HAVE YOU BEEN THERE?
By Chet Yarbrough
May 1, 2012
Sante Fe, New Mexico is a trail’s end and beginning; i.e. from the Missouri frontier, coursing through 900 miles of wilderness, the Sante Fe trail ends as a city of commerce in the late 1800s. Sante Fe becomes an artist colony and tourist mecca in the 1920s.
After the trail was replaced with the railroad in 1880, Sante Fe re-invented itself. It became an increasingly famous artist haven with American Indian Storyteller clay figures
and black-on-black pottery in the early 1920s. American artists were drawn by the beauty of the country, a beauty that fed on itself with modernist landscape prints and paintings from people like Gustave Baumann, Marsden Hartley, and Andrew Dasburg.
Baumann is a German immigrant that came to the United States in 1891. While working as an engraver, he went to Art Institute of Chicago, returning to Germany in the early 1900 s to study wood carving. He returns to the U. S. and becomes known as a wood carver and marionette maker. In 1918, Baumann heads to the Southwest and becomes the leader of an artist colony in Taos, New Mexico. Finding Taos a little to urban, he moves to Sante Fe.
Marsden Hartley is born in Lewiston, Maine. He becomes acquainted with Alfred Stieglitz who becomes a companion and promoter of Georgia, O’Keefe.
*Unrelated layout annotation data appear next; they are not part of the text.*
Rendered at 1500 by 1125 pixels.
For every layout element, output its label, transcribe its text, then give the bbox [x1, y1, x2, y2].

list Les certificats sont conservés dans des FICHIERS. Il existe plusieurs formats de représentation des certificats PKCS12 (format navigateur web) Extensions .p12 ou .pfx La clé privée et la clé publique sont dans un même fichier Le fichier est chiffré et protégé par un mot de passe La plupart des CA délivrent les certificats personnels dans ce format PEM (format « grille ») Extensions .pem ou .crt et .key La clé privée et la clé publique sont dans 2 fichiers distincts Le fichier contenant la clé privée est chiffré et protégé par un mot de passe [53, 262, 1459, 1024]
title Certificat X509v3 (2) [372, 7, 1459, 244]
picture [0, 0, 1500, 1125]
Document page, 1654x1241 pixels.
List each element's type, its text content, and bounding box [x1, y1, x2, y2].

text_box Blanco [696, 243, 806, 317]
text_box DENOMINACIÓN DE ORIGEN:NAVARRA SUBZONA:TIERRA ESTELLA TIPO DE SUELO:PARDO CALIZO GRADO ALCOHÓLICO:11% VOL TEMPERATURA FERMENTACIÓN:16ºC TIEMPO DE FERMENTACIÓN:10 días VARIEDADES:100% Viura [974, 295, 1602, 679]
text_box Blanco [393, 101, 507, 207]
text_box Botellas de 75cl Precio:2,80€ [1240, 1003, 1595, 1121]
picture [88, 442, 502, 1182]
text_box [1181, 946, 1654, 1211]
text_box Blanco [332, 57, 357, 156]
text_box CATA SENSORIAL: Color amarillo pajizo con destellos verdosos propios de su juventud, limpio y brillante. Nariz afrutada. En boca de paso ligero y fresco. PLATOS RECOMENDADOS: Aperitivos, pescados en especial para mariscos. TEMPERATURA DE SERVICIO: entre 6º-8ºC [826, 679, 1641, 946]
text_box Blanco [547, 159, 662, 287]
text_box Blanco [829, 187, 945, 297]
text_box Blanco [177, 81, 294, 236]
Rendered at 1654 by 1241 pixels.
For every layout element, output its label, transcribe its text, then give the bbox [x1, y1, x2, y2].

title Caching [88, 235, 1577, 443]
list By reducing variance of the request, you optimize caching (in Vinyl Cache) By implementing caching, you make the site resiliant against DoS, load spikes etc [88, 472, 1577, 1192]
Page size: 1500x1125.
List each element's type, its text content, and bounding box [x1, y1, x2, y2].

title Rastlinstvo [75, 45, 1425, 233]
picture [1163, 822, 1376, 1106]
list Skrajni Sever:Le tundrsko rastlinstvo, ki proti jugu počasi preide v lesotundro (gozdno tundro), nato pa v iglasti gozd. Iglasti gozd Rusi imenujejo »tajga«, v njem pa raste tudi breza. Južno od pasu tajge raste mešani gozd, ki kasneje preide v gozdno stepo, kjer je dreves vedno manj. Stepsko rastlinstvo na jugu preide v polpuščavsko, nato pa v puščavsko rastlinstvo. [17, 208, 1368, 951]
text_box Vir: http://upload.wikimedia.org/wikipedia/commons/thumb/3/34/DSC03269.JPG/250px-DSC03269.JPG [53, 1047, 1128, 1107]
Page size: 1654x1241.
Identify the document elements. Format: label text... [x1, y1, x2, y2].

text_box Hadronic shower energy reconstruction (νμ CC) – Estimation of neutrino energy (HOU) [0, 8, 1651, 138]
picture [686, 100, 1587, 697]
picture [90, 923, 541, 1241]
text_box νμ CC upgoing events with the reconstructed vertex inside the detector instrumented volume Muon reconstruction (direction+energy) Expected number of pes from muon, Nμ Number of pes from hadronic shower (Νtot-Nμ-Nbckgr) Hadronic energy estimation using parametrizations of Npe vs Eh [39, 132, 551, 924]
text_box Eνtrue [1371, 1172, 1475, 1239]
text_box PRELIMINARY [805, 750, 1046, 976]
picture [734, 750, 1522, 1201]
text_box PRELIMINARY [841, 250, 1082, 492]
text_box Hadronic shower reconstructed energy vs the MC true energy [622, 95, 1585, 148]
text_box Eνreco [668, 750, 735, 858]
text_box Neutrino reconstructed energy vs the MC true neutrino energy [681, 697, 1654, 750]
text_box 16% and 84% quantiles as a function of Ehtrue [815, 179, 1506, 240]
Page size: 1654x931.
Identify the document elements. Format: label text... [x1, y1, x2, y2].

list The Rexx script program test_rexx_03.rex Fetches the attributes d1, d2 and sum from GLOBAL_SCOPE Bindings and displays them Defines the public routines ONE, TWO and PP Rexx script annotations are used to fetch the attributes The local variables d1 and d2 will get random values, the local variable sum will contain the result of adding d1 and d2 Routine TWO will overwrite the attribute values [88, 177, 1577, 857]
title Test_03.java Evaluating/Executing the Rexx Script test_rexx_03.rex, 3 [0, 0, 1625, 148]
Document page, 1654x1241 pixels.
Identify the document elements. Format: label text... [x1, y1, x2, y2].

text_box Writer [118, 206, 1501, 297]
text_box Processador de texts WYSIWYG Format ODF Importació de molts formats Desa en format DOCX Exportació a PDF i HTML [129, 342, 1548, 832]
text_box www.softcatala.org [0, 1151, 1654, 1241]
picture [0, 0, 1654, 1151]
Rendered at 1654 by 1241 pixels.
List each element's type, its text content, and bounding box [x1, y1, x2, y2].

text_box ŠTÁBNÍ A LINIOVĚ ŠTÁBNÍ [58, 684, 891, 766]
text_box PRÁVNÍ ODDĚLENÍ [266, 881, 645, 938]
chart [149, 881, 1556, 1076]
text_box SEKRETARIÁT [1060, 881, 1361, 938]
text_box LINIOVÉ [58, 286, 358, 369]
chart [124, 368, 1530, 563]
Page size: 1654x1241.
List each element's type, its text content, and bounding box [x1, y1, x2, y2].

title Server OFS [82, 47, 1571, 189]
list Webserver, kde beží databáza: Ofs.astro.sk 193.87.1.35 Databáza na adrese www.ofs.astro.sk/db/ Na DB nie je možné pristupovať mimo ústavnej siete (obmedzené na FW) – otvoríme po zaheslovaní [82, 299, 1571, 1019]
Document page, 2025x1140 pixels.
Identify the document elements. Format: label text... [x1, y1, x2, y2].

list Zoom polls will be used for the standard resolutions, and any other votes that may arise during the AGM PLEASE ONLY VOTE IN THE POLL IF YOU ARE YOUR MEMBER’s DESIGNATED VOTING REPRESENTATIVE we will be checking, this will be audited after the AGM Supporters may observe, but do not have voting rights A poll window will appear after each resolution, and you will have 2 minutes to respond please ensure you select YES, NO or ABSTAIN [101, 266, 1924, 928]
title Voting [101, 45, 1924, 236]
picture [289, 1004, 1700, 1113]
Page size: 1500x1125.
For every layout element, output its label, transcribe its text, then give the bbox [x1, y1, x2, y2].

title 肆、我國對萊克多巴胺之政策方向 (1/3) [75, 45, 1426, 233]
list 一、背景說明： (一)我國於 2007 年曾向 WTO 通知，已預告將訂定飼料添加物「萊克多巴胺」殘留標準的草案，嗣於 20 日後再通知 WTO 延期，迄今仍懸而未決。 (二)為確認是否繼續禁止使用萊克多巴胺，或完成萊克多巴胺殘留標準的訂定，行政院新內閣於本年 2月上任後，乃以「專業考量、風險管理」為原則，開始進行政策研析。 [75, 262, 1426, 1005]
In 1912, Hartley travels to Europe and becomes acquainted with famous writers and artists in Berlin and France. He associates with early abstractionists like Kandinsky and refines his own work. He returns to America in 1916 and Sante Fe becomes one of his landscape interests.
Andrew Dasburg, born in Paris, emigrates to Germany and leaves for America in the early 1900 s. He receives an art scholarship to the Art Students League of New York. Like Hartley, Dasburg became acquainted with Stieglitz. In contrast to Hartley, Dasburg adopts cubism, influenced by association with Cezanne, as his preferred artistic milieu. Like many artists of the 20th century, Hartley spends time in Sante Fe. In 1979, he dies in his Taos, New Mexico home.
Later, Sante Fe became famous with works exhibited by Georgia O’Keefe in the 1940s.
The Georgia O’Keefe Museum, in downtown Sante Fe, beautifully displays O’Keefe’s art and offers an informative video glimpse of her fascinating life.
Walking around the city is like being in a giant art gallery. No turn is made without seeing a building, a sculpture, a mural, or
a whimsical work of art that grabs one’s attention.
Add the beautiful April weather, green bean chili, great scenery and one begins to think of more frequent visits and longer stays.
Sante Fe is a fascinating town filled with art, nostalgic beauty, and an appeal to all levels of aesthetic sensibility.